#### Aim of the exercise:
Answer these questions from the article on transgender people and restroom laws.
(a) When did Mr. Carcaño begin receiving hormone treatments?
(b) What law did North Carolina pass to replace H.B. 2?
(c) Which judge allowed Mr. Carcaño's federal complaint to proceed, and on what date?

#### Extract:
Transgender People Look to Federal Courts as Some States Restrict Rights


Although Joaquín Carcaño’s birth certificate states that he was born a girl, that assignment doesn’t accurately reflect his male gender identity. That reality has become more evident since May 2015, when Mr. Carcaño began receiving hormone treatments that have deepened his voice and given him a more masculine appearance.

“As part of my social transition, I began using the men’s restroom at work and elsewhere in late 2015, which occurred without incident for the five months or so before H.B. 2’s enactment,” said Mr. Carcaño, whose employer is the University of North Carolina at Chapel Hill. House Bill 2 is a North Carolina law that reportedly banned transgender people like Mr. Carcano from accessing restrooms and other facilities consistent with their gender identity.

“I feel humiliated by being singled out and forced to use a separate restroom from all my coworkers,” Mr. Carcaño said. “Because using the special service elevator several times a day would attract even greater attention to the fact that I am not able to use the same restrooms as my coworkers, I have generally resorted to leaving the building and using a restroom in another building on-campus.”

In response, Mr. Carcaño filed suit in the North Carolina Middle District Court, alleging that North Carolina Governor Patrick McCrory, UNC and UNC Board of Governors are violating constitutional and statutory rights to equal protection, liberty, dignity, autonomy and privacy.

“Using the women’s restroom is not a viable option for Mr. Carcaño just as it would not be a viable option for non-transgender men to be forced to use the women’s restroom,” wrote attorneys in their challenge of H.B. 2.

The state of North Carolina has since repealed H.B. 2 and replaced it with HB 142, which blocks local governments from implementing nondiscrimination protections concerning transgender rights.

“The interest in maintaining boundaries between men and women in bathrooms is due to people having different levels of comfort with such a private act,” said Professor B. Jessie Hill, associate dean for academic affairs at Case Western Reserve University School of Law in Cleveland. “We are very much raised in the U.S. to be comfortable with these private moments around people of the same sex.”

Neither the governor nor UNC responded to a request for comment from PacerMonitor before press tIme.

In a September 30 decision, Chief District Judge Thomas D. Schroeder allowed Mr. Carcaño’s federal complaint to proceed.

“The court is hampered by the fact that the legislation is accompanied by no policy statement,” wrote Judge Schroeder in his opinion.

While there is a public accommodation law that applies federally, it doesn’t mention gender identity. 42 U.S. Code § 2000a states that all persons shall be entitled to the full and equal enjoyment of the goods, services, facilities, privileges, advantages, and accommodations of any place of public accommodation without discrimination or segregation on the ground of race, color, religion or national origin.

“Gender-neutral bathrooms are the wave of the future because it may not always be financially practical to have just single-person bathrooms for the owners of businesses, for example, who are required to comply with public accommodations law,” Ms. Hill told PacerMonitor.

As a result, etiquette for the rising trend of unisex public bathrooms where there is no division between male or female varies from state to state depending on local public accommodation laws.

#### Data for review:
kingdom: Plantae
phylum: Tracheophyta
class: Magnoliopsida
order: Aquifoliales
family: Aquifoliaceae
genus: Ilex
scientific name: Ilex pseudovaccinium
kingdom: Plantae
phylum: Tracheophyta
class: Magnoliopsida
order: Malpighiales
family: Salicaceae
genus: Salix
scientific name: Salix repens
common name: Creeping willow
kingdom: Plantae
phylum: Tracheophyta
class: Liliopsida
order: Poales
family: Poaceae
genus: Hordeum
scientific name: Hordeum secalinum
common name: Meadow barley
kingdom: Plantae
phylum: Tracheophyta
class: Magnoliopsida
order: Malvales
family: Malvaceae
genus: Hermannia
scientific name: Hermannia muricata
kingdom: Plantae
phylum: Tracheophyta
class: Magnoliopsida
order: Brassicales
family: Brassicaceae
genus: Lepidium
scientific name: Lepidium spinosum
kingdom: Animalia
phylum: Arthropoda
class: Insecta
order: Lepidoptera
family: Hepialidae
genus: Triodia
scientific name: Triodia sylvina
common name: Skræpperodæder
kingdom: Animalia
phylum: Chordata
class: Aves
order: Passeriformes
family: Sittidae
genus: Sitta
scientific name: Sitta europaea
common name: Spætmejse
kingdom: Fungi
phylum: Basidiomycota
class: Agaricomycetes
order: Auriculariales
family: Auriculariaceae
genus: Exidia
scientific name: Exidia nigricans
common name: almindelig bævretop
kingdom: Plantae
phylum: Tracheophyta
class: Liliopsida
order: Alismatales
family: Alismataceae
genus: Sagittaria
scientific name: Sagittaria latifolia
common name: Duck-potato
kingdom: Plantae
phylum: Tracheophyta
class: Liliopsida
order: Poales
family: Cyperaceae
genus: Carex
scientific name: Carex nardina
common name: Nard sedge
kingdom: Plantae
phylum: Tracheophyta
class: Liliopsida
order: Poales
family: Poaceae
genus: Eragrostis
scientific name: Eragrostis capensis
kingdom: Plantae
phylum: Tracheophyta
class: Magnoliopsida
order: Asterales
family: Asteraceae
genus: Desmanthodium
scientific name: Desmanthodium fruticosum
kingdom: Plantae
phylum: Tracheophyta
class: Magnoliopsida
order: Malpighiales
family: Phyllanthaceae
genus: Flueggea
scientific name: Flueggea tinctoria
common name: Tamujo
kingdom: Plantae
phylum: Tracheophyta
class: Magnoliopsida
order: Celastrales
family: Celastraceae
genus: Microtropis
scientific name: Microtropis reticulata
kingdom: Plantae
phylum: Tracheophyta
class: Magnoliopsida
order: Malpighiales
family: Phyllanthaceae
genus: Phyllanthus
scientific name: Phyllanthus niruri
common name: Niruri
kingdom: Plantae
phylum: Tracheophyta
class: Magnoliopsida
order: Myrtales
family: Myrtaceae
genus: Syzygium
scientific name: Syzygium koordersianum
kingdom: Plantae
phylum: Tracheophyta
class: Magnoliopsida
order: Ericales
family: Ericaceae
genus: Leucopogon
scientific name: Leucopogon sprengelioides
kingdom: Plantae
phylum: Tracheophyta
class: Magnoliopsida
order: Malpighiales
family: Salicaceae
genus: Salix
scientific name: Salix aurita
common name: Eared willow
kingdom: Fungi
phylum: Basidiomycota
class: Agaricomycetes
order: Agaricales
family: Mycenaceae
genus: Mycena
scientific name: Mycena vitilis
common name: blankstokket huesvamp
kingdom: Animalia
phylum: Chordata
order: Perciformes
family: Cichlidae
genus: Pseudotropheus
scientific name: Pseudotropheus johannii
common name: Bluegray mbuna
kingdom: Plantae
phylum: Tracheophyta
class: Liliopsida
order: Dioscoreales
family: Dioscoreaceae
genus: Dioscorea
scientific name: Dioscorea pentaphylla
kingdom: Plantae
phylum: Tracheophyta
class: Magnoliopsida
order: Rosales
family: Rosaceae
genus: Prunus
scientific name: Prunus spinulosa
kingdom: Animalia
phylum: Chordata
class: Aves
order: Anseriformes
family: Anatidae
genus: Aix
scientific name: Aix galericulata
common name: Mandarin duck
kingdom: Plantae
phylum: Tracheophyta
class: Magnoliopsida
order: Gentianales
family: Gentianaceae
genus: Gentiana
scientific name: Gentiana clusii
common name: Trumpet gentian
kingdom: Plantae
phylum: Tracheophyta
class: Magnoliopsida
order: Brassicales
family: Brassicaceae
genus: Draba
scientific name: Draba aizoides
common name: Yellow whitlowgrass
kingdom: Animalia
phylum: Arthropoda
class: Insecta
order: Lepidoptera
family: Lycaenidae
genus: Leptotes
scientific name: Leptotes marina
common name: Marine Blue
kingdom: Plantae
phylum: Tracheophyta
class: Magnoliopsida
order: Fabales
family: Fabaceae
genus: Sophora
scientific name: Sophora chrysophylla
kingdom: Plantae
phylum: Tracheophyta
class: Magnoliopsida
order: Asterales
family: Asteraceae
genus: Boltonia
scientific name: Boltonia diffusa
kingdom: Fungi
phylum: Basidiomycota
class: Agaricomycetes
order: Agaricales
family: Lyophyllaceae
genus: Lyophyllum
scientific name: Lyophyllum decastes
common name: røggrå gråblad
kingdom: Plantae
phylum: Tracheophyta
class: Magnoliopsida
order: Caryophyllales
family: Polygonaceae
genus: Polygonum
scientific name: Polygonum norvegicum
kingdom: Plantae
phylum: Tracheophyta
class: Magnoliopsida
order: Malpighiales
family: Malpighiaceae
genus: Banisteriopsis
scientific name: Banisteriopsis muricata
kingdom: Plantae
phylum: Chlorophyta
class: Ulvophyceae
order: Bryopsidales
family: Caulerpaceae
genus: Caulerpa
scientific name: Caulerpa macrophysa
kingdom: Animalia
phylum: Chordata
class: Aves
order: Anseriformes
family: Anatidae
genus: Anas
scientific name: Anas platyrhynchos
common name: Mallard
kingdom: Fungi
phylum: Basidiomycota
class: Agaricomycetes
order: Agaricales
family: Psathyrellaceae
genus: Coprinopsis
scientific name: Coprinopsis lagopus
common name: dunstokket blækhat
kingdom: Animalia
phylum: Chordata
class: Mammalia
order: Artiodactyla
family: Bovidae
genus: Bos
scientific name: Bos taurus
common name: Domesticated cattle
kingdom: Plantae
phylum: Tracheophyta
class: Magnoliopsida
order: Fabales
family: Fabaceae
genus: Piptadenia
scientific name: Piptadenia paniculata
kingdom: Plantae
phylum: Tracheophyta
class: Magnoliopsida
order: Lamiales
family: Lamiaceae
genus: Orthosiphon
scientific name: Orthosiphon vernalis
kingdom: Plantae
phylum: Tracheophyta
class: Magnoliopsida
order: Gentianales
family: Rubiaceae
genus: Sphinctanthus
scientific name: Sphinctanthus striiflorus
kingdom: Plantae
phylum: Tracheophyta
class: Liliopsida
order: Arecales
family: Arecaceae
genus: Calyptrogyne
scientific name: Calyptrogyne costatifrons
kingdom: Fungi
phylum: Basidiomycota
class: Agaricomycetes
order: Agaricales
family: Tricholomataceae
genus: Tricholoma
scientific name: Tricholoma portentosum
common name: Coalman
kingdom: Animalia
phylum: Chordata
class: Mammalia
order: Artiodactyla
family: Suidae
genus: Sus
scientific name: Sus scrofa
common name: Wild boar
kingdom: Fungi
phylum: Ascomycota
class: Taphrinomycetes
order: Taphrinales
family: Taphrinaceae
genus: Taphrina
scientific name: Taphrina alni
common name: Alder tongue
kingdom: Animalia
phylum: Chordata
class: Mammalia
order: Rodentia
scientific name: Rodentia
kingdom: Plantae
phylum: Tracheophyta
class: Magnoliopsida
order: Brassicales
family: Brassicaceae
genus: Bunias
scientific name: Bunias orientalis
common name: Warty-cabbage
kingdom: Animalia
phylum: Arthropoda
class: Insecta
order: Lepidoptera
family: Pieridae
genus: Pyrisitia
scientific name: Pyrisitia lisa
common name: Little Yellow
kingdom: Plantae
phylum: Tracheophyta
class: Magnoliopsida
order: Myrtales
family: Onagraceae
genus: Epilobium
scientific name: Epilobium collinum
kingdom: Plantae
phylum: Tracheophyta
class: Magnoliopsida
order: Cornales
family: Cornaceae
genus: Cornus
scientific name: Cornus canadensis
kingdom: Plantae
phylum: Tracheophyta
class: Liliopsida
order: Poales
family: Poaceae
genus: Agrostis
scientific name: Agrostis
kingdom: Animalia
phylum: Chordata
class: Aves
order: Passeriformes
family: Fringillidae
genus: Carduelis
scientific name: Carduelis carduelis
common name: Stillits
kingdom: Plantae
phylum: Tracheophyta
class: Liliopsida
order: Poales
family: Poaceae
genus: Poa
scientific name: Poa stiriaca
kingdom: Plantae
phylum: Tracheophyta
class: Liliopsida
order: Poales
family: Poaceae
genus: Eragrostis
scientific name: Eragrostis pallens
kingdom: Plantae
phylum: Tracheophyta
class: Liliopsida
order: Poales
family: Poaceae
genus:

#### Written answer:
(a) May 2015.
(b) HB 142.
(c) Chief District Judge Thomas D. Schroeder, in a decision dated September 30.